◆ Entries supplied:
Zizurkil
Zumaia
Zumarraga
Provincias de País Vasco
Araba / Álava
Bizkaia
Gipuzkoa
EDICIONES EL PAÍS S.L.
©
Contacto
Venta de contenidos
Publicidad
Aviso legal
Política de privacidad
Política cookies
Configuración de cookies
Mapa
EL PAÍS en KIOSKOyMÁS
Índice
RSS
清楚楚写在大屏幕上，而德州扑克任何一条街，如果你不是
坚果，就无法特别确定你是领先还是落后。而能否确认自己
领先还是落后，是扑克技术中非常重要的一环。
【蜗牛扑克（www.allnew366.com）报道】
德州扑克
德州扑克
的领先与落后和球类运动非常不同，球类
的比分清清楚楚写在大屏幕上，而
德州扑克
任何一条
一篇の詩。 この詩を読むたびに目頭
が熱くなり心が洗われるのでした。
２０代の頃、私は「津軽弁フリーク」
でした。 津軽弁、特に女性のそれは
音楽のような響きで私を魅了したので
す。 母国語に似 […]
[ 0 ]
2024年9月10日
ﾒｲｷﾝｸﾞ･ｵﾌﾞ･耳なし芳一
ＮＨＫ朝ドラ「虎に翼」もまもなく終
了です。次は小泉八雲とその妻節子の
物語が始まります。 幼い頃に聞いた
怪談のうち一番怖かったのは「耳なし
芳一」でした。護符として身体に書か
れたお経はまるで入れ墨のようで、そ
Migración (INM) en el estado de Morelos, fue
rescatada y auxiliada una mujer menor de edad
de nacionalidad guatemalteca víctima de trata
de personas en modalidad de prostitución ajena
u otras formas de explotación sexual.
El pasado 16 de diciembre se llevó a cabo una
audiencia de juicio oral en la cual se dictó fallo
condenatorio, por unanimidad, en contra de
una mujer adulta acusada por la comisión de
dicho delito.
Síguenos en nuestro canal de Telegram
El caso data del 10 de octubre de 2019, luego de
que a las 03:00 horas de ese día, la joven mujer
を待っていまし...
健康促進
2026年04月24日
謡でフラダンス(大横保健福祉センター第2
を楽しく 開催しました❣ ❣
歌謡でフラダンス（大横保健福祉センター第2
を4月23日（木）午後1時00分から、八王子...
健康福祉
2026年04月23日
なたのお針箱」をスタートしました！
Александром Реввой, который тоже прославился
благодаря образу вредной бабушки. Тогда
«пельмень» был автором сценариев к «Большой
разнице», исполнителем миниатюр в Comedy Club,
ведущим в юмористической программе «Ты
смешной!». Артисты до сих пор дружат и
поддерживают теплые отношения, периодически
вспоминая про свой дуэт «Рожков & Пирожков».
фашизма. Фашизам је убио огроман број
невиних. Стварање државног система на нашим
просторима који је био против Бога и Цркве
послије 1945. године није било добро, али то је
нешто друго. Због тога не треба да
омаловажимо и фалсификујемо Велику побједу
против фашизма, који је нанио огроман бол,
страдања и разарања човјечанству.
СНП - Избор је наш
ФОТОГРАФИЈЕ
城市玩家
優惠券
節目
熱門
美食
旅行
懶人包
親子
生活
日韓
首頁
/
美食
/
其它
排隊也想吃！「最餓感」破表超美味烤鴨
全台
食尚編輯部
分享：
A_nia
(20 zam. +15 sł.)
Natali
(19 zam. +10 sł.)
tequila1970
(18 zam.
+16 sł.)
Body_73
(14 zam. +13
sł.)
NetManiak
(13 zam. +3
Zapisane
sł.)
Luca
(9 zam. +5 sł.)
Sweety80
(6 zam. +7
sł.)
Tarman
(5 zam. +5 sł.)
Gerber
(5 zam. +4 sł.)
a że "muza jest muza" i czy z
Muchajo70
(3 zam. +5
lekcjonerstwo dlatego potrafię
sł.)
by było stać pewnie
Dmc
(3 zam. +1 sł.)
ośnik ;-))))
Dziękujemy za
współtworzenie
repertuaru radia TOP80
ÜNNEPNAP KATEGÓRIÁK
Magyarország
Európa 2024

◆ To-do item: In the data above, retype exactly and only the lines between the one holding "EDICIONES EL PAÍS S.L." and the one holding "El caso data", inclusive.

◆ Response box:
EDICIONES EL PAÍS S.L.
©
Contacto
Venta de contenidos
Publicidad
Aviso legal
Política de privacidad
Política cookies
Configuración de cookies
Mapa
EL PAÍS en KIOSKOyMÁS
Índice
RSS
清楚楚写在大屏幕上，而德州扑克任何一条街，如果你不是
坚果，就无法特别确定你是领先还是落后。而能否确认自己
领先还是落后，是扑克技术中非常重要的一环。
【蜗牛扑克（www.allnew366.com）报道】
德州扑克
德州扑克
的领先与落后和球类运动非常不同，球类
的比分清清楚楚写在大屏幕上，而
德州扑克
任何一条
一篇の詩。 この詩を読むたびに目頭
が熱くなり心が洗われるのでした。
２０代の頃、私は「津軽弁フリーク」
でした。 津軽弁、特に女性のそれは
音楽のような響きで私を魅了したので
す。 母国語に似 […]
[ 0 ]
2024年9月10日
ﾒｲｷﾝｸﾞ･ｵﾌﾞ･耳なし芳一
ＮＨＫ朝ドラ「虎に翼」もまもなく終
了です。次は小泉八雲とその妻節子の
物語が始まります。 幼い頃に聞いた
怪談のうち一番怖かったのは「耳なし
芳一」でした。護符として身体に書か
れたお経はまるで入れ墨のようで、そ
Migración (INM) en el estado de Morelos, fue
rescatada y auxiliada una mujer menor de edad
de nacionalidad guatemalteca víctima de trata
de personas en modalidad de prostitución ajena
u otras formas de explotación sexual.
El pasado 16 de diciembre se llevó a cabo una
audiencia de juicio oral en la cual se dictó fallo
condenatorio, por unanimidad, en contra de
una mujer adulta acusada por la comisión de
dicho delito.
Síguenos en nuestro canal de Telegram
El caso data del 10 de octubre de 2019, luego de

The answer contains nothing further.